WHAT THE TASK ASKS: Among the lines below, take the one holding "there, please.", the one holding "Verification is complete.", and all lines between them. Set them down exactly.

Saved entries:
----

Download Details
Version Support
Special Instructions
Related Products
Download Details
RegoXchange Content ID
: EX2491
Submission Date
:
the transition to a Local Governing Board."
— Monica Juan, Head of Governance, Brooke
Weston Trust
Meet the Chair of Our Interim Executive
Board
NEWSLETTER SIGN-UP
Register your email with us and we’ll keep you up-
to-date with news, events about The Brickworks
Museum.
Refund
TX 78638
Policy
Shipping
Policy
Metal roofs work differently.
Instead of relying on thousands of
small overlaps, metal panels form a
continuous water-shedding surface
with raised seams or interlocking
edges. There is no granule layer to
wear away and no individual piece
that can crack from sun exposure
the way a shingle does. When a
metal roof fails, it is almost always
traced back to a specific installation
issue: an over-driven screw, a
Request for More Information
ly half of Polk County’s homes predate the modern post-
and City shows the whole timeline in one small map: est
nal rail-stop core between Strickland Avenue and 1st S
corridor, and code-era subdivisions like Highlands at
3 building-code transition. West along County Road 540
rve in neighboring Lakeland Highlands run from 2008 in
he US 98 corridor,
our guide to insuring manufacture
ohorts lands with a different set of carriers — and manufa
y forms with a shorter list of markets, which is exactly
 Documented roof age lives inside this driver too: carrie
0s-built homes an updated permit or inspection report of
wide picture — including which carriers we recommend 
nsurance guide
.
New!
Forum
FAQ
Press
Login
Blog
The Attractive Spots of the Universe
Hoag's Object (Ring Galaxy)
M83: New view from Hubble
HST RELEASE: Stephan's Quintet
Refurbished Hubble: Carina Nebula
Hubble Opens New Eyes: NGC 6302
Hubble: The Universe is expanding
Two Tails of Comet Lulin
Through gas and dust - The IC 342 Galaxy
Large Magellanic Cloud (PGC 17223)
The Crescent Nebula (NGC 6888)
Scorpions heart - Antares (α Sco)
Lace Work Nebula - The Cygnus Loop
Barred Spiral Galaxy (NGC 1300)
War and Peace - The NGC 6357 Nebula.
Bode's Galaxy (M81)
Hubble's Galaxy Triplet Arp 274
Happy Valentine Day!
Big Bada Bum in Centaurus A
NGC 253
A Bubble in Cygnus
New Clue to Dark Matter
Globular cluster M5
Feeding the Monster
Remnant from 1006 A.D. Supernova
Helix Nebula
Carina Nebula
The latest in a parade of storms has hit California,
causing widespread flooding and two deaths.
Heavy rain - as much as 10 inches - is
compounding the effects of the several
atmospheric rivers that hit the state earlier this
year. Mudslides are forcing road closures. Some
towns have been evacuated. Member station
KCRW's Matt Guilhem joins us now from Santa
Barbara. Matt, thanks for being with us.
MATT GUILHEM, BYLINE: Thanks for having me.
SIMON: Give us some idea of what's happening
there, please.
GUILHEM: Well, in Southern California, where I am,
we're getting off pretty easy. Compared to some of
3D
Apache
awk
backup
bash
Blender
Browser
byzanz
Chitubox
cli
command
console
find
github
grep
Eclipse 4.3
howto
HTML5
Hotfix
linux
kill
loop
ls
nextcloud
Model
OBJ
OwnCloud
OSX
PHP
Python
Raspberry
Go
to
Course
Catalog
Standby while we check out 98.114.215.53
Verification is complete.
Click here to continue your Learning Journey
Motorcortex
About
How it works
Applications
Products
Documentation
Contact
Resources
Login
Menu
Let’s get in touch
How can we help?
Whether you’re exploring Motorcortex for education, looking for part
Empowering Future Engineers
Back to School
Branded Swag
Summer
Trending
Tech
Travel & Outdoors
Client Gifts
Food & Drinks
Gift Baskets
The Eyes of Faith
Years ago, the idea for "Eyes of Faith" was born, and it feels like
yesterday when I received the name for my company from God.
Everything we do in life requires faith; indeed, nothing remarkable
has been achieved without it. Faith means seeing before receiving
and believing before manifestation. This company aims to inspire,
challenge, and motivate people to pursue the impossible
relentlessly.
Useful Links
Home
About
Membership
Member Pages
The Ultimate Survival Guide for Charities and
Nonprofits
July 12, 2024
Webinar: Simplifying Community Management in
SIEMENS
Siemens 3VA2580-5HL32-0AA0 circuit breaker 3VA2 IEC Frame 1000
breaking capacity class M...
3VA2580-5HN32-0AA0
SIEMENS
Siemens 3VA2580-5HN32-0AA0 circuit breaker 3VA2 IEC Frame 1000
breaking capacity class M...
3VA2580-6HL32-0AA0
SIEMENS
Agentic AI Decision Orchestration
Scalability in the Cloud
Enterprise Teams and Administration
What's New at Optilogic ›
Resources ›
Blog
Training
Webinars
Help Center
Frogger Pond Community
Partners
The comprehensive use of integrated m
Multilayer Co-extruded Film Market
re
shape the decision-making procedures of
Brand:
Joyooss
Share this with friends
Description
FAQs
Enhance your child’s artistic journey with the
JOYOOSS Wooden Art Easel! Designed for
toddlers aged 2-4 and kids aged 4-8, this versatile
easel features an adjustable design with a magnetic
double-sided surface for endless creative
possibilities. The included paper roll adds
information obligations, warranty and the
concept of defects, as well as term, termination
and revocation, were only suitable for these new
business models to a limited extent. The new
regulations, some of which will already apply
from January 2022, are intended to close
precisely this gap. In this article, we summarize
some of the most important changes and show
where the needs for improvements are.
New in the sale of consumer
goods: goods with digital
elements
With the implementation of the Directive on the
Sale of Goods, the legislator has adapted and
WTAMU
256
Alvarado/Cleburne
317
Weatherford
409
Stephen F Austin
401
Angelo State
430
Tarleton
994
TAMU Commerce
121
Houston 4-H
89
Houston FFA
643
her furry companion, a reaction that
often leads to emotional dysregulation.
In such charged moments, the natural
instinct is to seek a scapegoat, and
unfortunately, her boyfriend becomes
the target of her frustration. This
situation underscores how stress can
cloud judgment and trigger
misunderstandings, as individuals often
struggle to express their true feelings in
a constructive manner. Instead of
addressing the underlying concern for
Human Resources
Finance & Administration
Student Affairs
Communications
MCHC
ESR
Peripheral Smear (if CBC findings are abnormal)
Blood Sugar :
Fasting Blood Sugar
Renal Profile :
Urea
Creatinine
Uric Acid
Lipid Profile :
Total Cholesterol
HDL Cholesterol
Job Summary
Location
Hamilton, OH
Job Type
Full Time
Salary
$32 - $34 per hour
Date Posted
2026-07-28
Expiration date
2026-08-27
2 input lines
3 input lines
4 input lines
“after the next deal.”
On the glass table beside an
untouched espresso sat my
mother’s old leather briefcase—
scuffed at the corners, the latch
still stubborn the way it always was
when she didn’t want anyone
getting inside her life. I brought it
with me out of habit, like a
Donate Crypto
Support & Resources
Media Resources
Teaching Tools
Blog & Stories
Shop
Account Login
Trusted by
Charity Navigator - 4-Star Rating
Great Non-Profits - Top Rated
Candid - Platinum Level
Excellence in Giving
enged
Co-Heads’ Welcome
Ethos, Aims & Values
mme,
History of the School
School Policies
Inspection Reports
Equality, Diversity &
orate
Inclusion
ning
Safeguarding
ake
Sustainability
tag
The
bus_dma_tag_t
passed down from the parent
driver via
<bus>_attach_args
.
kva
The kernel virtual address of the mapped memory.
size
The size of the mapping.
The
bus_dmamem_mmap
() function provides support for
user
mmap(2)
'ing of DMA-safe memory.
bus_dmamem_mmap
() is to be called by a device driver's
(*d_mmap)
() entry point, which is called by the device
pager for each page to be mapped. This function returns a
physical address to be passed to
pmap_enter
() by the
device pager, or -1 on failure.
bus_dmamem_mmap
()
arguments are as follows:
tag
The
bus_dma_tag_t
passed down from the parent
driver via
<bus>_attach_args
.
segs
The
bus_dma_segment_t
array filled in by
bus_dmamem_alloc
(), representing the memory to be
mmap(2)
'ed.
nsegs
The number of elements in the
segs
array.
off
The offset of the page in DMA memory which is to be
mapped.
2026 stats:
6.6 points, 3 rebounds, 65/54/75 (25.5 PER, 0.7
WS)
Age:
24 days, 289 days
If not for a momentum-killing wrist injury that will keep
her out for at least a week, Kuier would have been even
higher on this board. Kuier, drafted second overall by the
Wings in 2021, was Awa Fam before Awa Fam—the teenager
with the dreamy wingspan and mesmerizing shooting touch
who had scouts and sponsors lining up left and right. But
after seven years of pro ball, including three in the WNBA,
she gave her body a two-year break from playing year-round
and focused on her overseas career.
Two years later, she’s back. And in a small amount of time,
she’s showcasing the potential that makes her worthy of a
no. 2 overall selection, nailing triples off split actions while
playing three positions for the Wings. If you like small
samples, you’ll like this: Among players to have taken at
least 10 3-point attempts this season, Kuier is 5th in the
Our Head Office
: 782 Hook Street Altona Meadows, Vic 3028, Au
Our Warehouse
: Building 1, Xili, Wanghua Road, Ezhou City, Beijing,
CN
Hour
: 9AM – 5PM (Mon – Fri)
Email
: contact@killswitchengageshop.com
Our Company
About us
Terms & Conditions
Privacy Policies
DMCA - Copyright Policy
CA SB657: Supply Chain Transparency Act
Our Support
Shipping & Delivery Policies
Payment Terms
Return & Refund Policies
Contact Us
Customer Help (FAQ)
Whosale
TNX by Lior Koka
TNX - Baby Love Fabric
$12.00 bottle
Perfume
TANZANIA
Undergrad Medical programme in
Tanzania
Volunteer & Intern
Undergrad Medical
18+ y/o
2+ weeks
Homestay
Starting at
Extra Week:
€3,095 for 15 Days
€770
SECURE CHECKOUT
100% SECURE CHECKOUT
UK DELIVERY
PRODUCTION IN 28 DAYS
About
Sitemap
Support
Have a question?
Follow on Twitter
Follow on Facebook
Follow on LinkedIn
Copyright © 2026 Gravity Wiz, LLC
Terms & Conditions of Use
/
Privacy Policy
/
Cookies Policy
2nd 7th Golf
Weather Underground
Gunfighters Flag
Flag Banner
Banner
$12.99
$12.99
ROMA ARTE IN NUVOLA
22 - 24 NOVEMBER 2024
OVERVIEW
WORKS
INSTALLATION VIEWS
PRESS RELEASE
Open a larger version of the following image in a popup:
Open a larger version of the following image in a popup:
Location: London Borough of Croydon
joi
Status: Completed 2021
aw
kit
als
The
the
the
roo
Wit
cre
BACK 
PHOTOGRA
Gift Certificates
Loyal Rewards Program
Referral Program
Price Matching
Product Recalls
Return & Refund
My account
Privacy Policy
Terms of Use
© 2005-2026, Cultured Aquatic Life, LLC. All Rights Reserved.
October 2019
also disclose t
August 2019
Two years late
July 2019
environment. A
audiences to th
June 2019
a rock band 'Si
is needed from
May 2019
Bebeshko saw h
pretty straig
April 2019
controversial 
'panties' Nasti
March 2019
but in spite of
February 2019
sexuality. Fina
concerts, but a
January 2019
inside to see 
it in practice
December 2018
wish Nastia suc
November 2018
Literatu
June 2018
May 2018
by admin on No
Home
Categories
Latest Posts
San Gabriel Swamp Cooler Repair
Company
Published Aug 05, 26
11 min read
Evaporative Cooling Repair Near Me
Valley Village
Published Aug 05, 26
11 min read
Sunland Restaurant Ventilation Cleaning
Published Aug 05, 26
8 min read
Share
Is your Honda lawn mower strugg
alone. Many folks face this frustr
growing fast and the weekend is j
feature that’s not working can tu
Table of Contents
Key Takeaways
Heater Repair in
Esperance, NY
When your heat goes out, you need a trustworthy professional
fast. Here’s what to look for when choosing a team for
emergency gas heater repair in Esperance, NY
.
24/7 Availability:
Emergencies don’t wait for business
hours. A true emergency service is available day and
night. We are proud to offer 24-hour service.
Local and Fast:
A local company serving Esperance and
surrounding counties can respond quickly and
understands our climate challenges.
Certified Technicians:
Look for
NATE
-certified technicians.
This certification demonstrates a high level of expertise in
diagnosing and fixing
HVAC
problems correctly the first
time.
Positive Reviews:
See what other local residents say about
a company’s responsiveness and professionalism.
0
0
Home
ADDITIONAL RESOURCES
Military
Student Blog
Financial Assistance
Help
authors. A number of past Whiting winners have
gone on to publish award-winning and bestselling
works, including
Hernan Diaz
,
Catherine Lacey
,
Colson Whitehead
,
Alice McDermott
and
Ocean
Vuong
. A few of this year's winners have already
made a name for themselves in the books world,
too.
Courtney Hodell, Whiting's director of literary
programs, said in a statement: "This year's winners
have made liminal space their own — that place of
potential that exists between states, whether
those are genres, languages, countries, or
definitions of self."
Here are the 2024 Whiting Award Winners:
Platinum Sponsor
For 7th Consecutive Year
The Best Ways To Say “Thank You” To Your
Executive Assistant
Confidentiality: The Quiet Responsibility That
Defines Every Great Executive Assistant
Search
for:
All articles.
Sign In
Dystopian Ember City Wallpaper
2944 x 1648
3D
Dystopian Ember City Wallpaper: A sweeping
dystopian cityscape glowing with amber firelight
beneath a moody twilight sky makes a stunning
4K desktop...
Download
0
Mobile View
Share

----

REPLY:
there, please.
GUILHEM: Well, in Southern California, where I am,
we're getting off pretty easy. Compared to some of
3D
Apache
awk
backup
bash
Blender
Browser
byzanz
Chitubox
cli
command
console
find
github
grep
Eclipse 4.3
howto
HTML5
Hotfix
linux
kill
loop
ls
nextcloud
Model
OBJ
OwnCloud
OSX
PHP
Python
Raspberry
Go
to
Course
Catalog
Standby while we check out 98.114.215.53
Verification is complete.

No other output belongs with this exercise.